* SOURCE EXTRACT
[Start of Attachment]
Some 360,000 children a year in three African countries are to receive a powerful anti-malaria drug as part of a pilot project to help reduce the incidence of the deadly disease.
Mary Hamel, the coordinator of the World Health Organization’s malaria vaccine program, said the vaccine “has the potential to save the lives of tens of thousands of children.”
The WHO-coordinated pilot programme is a collaborative effort with ministries of health in Ghana, Kenya and Malawi and a range of in-country and international partners, including PATH, a non-profit organization, and GSK, the vaccine developer and manufacturer, which is donating up to 10 million vaccine doses for this pilot.
#NEWS: Today, the first #malariavaccine, developed by GSK & partners (@PATHtweets), is introduced in #Malawi through a @WHO pilot programme. Thanks to everyone who played a part in reaching this historic moment. Read the WHO press release: https://t.co/GJgcK1TNoM pic.twitter.com/M6fSqPNn1P
— GSK (@GSK) April 23, 2019
Malawi on Tuesday is the first country to begin the use of the mosquirix vaccine as part of routine childhood immunization programs. Ghana and Kenya are expected to start large-scale vaccinations next week.
[End of Attachment]
* WHAT YOU ARE ASKED TO DO
Answer these questions from the malaria vaccine text.
1. How many children a year are to receive the drug?
2. Which company is donating vaccine doses for the pilot, and up to how many?
3. Which country is the first to begin using the vaccine in routine childhood immunization programs?

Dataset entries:
[Start of Attachment]
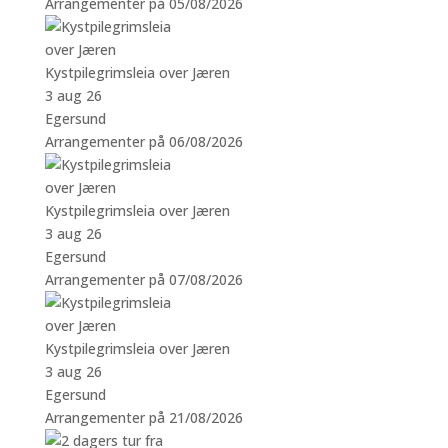
Arrangementer på 05/08/2026
Kystpilegrimsleia over Jæren
3 aug 26
Egersund
Arrangementer på 06/08/2026
Kystpilegrimsleia over Jæren
3 aug 26
Egersund
Arrangementer på 07/08/2026
Kystpilegrimsleia over Jæren
3 aug 26
Egersund
Arrangementer på 21/08/2026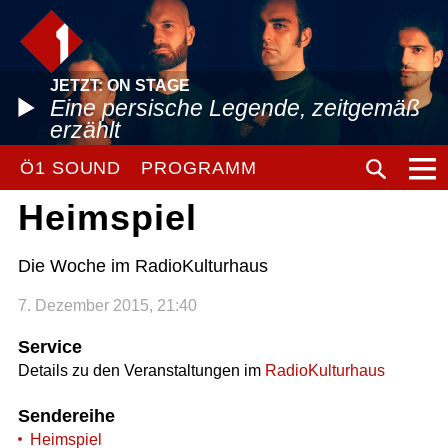
JETZT: ON STAGE
Eine persische Legende, zeitgemäß
erzählt
Ö1 SOUND
PROGRAMM
Heimspiel
Die Woche im RadioKulturhaus
7. Dezember 2015, 21:40
Service
Details zu den Veranstaltungen im
RadioKulturhaus
Sendereihe
Heimspiel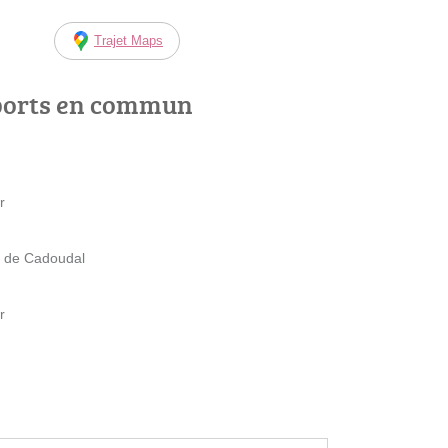
Trajet Maps
ports en commun
r
s de Cadoudal
r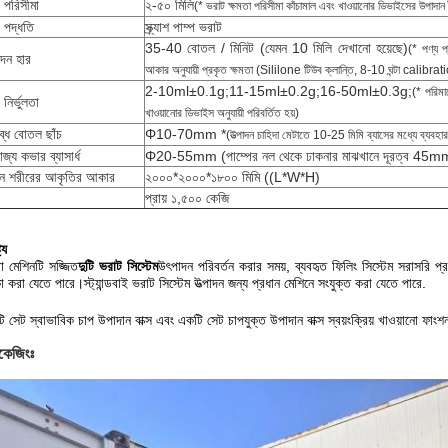
 পরিসীমা
২-৫০ মিলি
(* ভরাট ক্ষমতা পরিসীমা কাঁচামাল এবং খাওয়ানোর ডিভাইসের উপাদান বৈশ
 পদ্ধতি
স্ক্র্যাশ পাম্প ভরাট
35-40 বোতল / মিনিট (যেমন 10 মিলি দেখানো হয়েছে)
(* পণ্য প
দন হার
আকার অনুযায়ী প্রকৃত ক্ষমতা (Sililone টিউব ক্লান্তি, 8-10 ঘন্টা calibrat
2-10ml±0.1g;11-15ml±0.2g;16-50ml±0.3g;
(* পরিমাপ
নির্ভুলতা
খাওয়ানোর ডিভাইস অনুযায়ী পরিবর্তিত হয়)
্ধ বোতল ছাঁচ
Φ10-70mm *
(উত্পাদন চাহিদা মেটাতে 10-25 মিমি ব্যাসের মধ্যে ব্যবহা
জ্য কভার ব্যাসার্ধ
Φ20-55mm (পাম্পের নল থেকে ঢাকনার মাঝখানে দূরত্ব 45mm
ান শরীরের আকৃতির আকার
২০০০*২০০০*১৮০০ মিমি ((L*W*H)
প্রায় ১,৫০০ কেজি
ট্য
ো মেশিনটি সজ্জিত
দুটি ভরাট সিস্টেম
উৎপাদন পরিবর্তন করার সময়, ব্যবহৃত ফিলিং সিস্টেম সরাসরি
া করা যেতে পারে।স্ট্যান্ডবাই ভরাট সিস্টেম উত্পাদন জন্য প্রধান মেশিনে সংযুক্ত করা যেতে পারে.
 সেট স্বাভাবিক চাপ উপাদান বাক্স এবং একটি সেট চাপযুক্ত উপাদান বাক্স স্বয়ংক্রিয় খাওয়ানো ফাংশন
াকেজিংঃ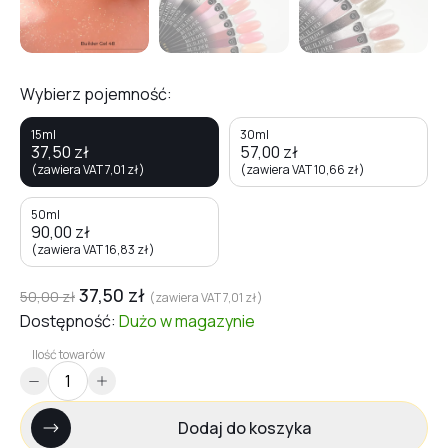
Wybierz pojemność:
15ml
30ml
37,50
zł
57,00
zł
(zawiera VAT
7,01
zł
)
(zawiera VAT
10,66
zł
)
50ml
90,00
zł
(zawiera VAT
16,83
zł
)
37,50
zł
50,00
zł
(zawiera VAT
7,01
zł
)
Dostępność:
Dużo
w magazynie
Ilość towarów
Dodaj do koszyka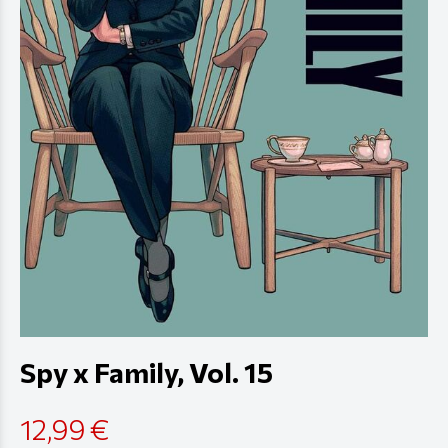
Spy x Family, Vol. 15
12,99 €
[End of Attachment]
* ANSWER SECTION
1. Some 360,000
2. GSK, up to 10 million doses
3. Malawi